TEXTO DE LA PÁGINA -
________________________________________

Si bien es cierto que los homosexuales presentan mayor probabilidad de padecer determinadas enfermedades psiquiátricas -como depresión, ansiedad o ciertos trastornos de la personalidad-, son otros factores los que favorecen esta vulnerabilidad y no la orientación sexual en sí misma. Como bien recuerda el Royal College of Psychiatrists británico, hay suficiente evidencia científica de que el hecho de ser gay, lesbiana o bisexual no genera, en si mismo, ningún tipo de alteración en la salud mental del individuo. La discriminación social y el rechazo por parte de los más allegados, como la familia y amigos, son los motivos que justifican un mayor sufrimiento psicológico, incluso desde la infancia. Esta misma semana, el Sindic de Greuges, José Cholbi, advertía de la necesidad de disponer de medidas dirigidas a evitar el acoso escolar a los adolescentes que sufren discriminación por razón de su orientación sexual, señalando la falta de seguridad de estos jóvenes en los centros educativos. Ahí nace el riesgo.

Podemos encontrar una benévola explicación a la creencia en los supuestos tratamientos para esta no-enfermedad. Hace poco más de diez años, el psiquiatra Robert Spitzer publicaba una investigación en la que afirmaba que algunos tratamientos conseguían cambiar la orientación sexual de las personas homosexuales. Quien llegaba a esta conclusión era, ni más ni menos, el padre de la clasificación de enfermedades psiquiátricas más extendida en la actualidad, el Diagnostic and Statistical Manual of Mental Disorders (DSM). Desde 1973, el DSM había dejado de considerar a la homosexualidad como una enfermedad, la misma decisión que dos décadas más tarde adoptaría también la Organización Mundial de la Salud (OMS). En este contexto, justificar la eficacia de la «terapia reparativa» -curioso eufemismo- es la única opción que se les ofrece a aquellos que, contra todo criterio científico, siguen manteniendo que esta opción personal debe ser considerada como una patología. Es obvio que la existencia de una alternativa terapéutica eficaz conllevaría, de modo implícito, la existencia de una enfermedad que tratar. Y, de este modo, se articula un sofisma que permite seguir invistiendo de evidencia científica algo que apenas constituye una posición ideológica.

________________________________________

DATOS SIN PROCESAR -
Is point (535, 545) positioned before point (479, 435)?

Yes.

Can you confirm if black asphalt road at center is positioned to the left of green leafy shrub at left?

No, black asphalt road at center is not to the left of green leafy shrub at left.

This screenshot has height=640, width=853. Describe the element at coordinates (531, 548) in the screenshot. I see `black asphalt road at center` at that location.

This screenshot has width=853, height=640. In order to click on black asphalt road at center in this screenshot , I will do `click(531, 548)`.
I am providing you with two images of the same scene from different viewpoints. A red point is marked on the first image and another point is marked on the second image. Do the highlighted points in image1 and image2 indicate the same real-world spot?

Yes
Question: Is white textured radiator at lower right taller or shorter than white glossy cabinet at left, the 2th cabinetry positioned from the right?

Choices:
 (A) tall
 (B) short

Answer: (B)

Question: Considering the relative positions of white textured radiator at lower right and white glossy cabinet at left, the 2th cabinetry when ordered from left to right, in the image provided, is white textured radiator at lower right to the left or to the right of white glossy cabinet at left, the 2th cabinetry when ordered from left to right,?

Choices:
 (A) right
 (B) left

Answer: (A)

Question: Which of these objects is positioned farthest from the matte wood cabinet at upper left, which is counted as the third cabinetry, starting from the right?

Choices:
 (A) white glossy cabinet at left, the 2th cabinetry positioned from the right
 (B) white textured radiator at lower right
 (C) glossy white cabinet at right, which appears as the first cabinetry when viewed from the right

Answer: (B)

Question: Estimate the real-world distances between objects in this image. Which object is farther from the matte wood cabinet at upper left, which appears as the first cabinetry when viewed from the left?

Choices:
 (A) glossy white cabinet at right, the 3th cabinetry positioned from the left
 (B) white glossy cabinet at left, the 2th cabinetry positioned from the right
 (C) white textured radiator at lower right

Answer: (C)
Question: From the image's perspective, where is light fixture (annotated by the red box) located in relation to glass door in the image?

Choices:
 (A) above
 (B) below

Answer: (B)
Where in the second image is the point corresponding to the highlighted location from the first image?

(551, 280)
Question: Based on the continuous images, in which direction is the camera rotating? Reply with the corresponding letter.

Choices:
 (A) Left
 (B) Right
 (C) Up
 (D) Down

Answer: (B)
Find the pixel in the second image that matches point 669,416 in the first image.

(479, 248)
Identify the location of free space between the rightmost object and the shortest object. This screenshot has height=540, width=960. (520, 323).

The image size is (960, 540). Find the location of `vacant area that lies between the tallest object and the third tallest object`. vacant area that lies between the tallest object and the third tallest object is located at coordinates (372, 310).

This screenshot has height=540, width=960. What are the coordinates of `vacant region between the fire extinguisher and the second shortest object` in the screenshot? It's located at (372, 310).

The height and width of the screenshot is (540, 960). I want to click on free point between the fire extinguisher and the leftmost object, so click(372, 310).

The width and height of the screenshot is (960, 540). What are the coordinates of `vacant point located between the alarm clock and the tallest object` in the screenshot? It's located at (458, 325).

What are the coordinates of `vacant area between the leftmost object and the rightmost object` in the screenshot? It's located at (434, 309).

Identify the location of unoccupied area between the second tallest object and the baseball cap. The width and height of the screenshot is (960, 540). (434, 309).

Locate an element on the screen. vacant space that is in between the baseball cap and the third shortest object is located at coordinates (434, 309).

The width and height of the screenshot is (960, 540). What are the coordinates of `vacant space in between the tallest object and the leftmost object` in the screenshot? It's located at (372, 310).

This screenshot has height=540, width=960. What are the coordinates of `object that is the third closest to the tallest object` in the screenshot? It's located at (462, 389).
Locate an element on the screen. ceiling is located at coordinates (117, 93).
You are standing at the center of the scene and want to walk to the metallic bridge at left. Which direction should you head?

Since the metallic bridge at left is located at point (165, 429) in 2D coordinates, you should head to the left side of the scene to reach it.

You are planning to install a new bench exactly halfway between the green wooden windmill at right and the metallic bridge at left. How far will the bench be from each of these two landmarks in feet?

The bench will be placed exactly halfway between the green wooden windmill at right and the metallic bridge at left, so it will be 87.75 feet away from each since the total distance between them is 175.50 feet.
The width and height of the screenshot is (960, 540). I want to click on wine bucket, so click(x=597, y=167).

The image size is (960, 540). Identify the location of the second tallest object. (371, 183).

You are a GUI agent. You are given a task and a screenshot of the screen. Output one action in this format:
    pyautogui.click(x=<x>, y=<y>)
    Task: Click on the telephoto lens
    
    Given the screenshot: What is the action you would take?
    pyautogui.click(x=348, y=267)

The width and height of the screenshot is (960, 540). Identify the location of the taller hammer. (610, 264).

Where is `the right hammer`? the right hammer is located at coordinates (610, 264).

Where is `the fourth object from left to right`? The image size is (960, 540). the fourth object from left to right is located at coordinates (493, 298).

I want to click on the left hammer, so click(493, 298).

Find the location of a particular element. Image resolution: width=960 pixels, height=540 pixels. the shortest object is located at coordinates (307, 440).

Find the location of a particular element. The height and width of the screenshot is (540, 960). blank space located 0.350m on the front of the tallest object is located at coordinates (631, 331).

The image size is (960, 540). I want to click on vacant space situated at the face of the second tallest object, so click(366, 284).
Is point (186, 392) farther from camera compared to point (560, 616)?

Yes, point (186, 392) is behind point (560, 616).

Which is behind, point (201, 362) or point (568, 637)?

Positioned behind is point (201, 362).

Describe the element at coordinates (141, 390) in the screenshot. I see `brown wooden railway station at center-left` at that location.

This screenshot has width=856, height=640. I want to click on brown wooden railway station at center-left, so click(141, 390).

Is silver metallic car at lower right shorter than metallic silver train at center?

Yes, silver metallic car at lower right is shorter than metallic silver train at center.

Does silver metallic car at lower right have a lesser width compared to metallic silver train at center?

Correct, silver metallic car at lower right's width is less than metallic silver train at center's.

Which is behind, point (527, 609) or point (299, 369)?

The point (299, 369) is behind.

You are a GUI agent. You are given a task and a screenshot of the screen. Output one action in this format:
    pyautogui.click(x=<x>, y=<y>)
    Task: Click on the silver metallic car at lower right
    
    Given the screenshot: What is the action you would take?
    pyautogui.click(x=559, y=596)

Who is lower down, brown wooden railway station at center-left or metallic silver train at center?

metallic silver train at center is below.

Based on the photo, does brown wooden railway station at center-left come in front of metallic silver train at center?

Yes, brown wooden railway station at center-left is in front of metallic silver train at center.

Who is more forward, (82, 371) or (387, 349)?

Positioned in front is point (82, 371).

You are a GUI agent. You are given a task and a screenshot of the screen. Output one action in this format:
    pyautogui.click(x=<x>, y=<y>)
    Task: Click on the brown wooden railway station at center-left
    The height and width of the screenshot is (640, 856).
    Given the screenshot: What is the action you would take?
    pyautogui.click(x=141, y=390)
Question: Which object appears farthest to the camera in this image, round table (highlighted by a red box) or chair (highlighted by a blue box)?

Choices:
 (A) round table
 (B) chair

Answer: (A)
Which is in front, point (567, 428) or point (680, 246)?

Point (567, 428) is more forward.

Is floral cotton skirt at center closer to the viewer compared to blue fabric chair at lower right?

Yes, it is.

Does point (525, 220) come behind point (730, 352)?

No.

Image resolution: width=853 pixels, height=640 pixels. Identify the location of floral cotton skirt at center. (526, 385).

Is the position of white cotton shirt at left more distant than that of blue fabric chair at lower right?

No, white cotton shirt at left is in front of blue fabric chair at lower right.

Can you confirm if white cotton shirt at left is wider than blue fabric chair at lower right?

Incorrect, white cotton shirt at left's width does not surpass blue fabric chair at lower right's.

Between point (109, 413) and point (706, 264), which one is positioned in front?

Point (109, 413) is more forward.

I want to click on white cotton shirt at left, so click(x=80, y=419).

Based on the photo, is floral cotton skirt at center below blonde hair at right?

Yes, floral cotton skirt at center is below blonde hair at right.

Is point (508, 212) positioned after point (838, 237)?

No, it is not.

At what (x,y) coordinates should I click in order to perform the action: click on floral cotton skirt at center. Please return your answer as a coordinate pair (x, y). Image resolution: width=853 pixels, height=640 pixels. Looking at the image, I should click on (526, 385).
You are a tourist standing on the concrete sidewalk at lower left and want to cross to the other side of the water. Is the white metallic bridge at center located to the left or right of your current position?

________________________________________

TUS INSTRUCCIONES -
Según el texto de la página, ¿desde qué año el DSM dejó de considerar la homosexualidad como una enfermedad?

RESPUESTA -
Desde 1973.